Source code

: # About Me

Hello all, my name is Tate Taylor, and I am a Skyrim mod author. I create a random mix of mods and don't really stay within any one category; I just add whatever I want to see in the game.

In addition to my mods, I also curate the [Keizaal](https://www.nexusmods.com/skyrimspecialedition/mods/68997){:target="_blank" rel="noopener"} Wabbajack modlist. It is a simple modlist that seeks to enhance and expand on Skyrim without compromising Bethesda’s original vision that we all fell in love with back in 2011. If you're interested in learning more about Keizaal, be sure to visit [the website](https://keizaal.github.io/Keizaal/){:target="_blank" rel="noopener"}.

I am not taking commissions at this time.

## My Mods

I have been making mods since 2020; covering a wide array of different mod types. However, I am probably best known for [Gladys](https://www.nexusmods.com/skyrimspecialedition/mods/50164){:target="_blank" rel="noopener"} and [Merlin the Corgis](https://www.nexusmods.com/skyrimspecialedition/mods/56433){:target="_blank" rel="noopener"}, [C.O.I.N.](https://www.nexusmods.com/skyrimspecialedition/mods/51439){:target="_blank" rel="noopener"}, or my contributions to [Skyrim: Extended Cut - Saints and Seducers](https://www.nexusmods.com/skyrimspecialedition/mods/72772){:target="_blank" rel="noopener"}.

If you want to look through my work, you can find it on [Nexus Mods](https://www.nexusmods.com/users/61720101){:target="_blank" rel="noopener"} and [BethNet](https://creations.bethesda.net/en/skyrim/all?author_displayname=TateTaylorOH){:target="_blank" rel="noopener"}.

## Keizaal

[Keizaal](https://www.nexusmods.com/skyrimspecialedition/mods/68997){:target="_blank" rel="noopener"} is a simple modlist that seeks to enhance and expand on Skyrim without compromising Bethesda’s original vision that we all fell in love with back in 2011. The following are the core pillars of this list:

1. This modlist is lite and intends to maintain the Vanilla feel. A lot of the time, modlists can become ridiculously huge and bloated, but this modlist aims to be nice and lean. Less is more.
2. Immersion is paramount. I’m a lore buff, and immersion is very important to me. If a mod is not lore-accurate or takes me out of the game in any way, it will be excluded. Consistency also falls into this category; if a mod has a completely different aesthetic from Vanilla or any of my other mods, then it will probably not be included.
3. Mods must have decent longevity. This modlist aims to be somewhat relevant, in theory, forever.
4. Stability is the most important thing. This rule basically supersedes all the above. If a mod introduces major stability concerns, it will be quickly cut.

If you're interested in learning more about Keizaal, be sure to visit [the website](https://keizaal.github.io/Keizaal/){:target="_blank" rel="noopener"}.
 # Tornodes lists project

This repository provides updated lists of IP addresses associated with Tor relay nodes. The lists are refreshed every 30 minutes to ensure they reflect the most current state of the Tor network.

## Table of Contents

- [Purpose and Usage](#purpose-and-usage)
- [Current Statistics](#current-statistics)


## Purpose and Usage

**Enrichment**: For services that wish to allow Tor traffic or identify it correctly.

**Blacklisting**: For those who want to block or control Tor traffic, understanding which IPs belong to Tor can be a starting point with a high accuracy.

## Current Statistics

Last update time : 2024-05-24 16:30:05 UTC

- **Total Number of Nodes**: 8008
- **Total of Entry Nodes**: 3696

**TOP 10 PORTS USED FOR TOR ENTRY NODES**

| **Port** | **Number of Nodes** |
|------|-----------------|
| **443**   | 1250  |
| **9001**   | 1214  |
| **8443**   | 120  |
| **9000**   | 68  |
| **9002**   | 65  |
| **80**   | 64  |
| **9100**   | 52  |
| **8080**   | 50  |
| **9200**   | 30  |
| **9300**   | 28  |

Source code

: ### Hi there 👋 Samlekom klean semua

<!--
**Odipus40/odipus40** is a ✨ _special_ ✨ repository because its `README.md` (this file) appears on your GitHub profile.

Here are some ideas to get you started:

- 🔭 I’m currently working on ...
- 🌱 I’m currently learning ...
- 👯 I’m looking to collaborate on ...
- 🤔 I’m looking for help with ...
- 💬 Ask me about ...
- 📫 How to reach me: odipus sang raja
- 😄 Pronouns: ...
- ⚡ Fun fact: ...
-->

**What is required:** Produce a verbatim copy of the lines from the one holding "- 🔭 I’m currently working on ..." to the final line of the data, and nothing more.

**Result of the exercise:**
- 🔭 I’m currently working on ...
- 🌱 I’m currently learning ...
- 👯 I’m looking to collaborate on ...
- 🤔 I’m looking for help with ...
- 💬 Ask me about ...
- 📫 How to reach me: odipus sang raja
- 😄 Pronouns: ...
- ⚡ Fun fact: ...
-->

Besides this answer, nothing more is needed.